The Lady of the House was telling me the other day about an article that explored why fandom can become so toxic. For example, the barrier to entry for becoming a Harry Potter fan is very low. To differentiate themselves from the herd, hardcore fans basically have to create tiers within their subculture to make it more exclusive for them. There’s no status in having and enjoying the same thing as every teenage mallrat. By contrast, a higher barrier to entry makes it easier for a niche group to be more welcoming to newbies, as they can trust that anyone who’s here has earned the right to be here.
Listening to her, I remembered some webcomic from several years ago which amusingly noted the differences between the social-justice left and the far right with regards to their outreach programs, shall we say. Basically, it’s easy and trendy to be on the left, and you see this reflected in the contemptuous attitude that hardcore SJWs hold toward anyone who isn’t already part of the in-group. Outsiders were frequently treated with hostility from the start, as I witnessed countless times when the social-justice virus first spread through online atheism. People who earnestly tried to engage in discussion were accused of “JAQing off” and told that it was a sign of privilege to expect answers to their stupid questions. There already existed an elite caste whose main concern was to demonstrate their higher social rank by competing to see who could be the most excoriating toward the outgroup. The highly-stigmatized far right, on the other hand, was more than happy to oblige curiosity from newcomers. Oh, you got attacked for your “white privilege,” huh? Yeah, that’s typical leftist hypocrisy, enforced by the liberal media. Would you like to learn more? Here’s some information, and oh, by the way, there’s a group that meets on Wednesday nights if you’d like to come by and hear so-and-so speak! Bring your friends!
Like I said, I saw that comic several years ago, so it seems especially prescient in hindsight, now that most of us have had occasion to rub our eyes and wonder where all these outright neo-Nazis came from all of a sudden.
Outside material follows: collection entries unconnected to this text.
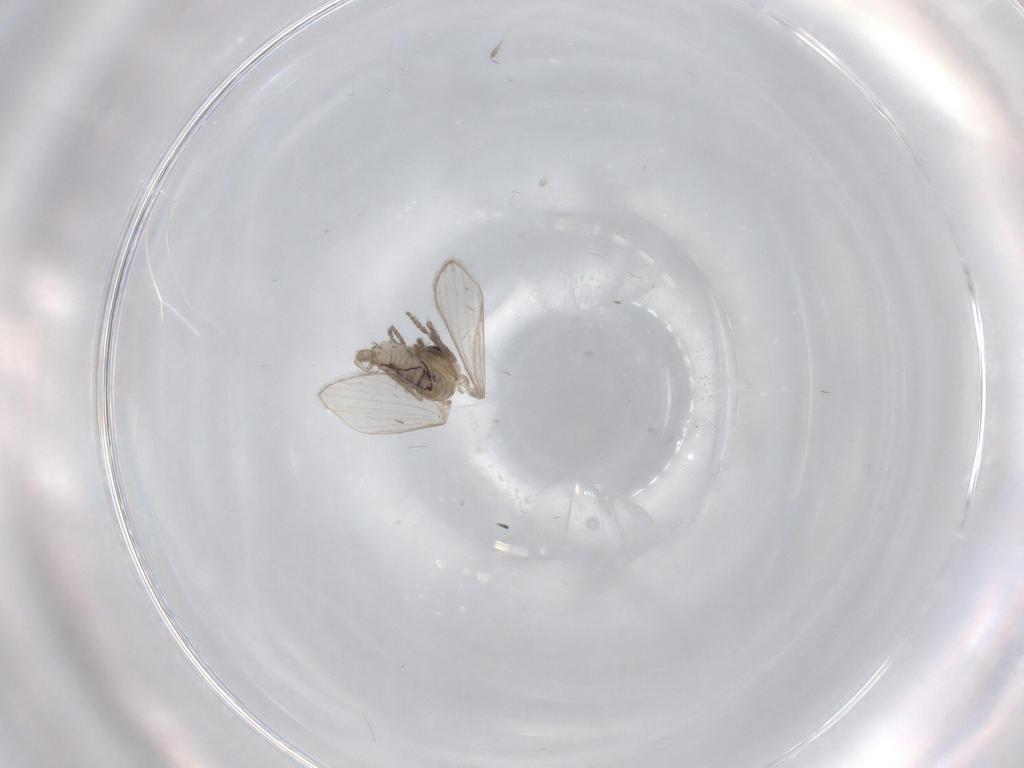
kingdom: Animalia
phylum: Arthropoda
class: Insecta
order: Diptera
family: Psychodidae
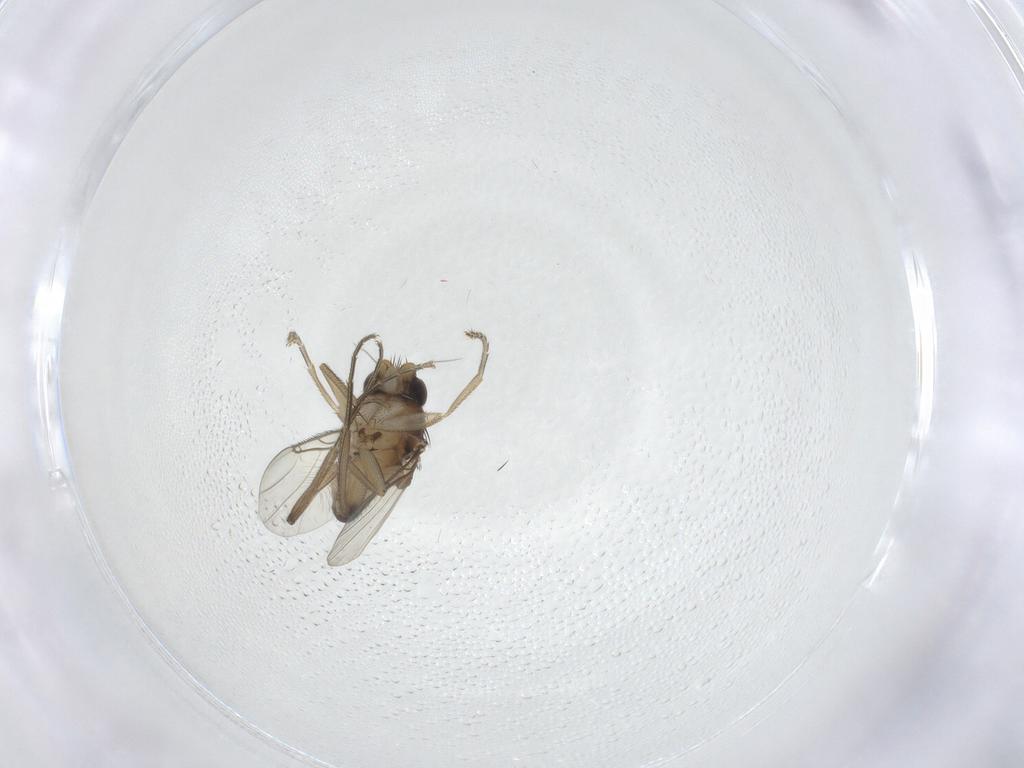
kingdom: Animalia
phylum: Arthropoda
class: Insecta
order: Diptera
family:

In any event, right-wing politics, even of the moderate, mainstream variety, has long had a higher barrier to entry for most people. It often seems too pessimistic, too unsympathetic, too severe, too demanding. There’s no cultural status to be had in being conservative. People often age into it with experience rather than get argued into it with facile reasoning. It has struck me, though, as it has likewise apparently struck Alexander, that the shifting tectonic plates in the domestic political landscape seem to be opening up some fissures which could perhaps be filled by a more reasonable, approachable center-right coalition typified by individuals like Peterson, Harris, Haidt, Pinker, etc. With a generous helping of good fortune, maybe this trend might develop from a cultural faction into a new conservative party, leaving the big two to continue becoming more extreme. Granted, that’s only if-this, then-that, unless-this, in-which-case-that speculation. I’m certainly not holding my breath for a viable third-party option anytime in the near future. But as the Republican party continues to accommodate Trumpian populism and adapt to it rather than tame it, I can’t help but wonder where the newly-homeless conservatives are going to end up. Are they going to continue to wait out what they hope is a temporary spell of madness, or will they eventually walk away and possibly encounter the refugees from the left somewhere in the middle?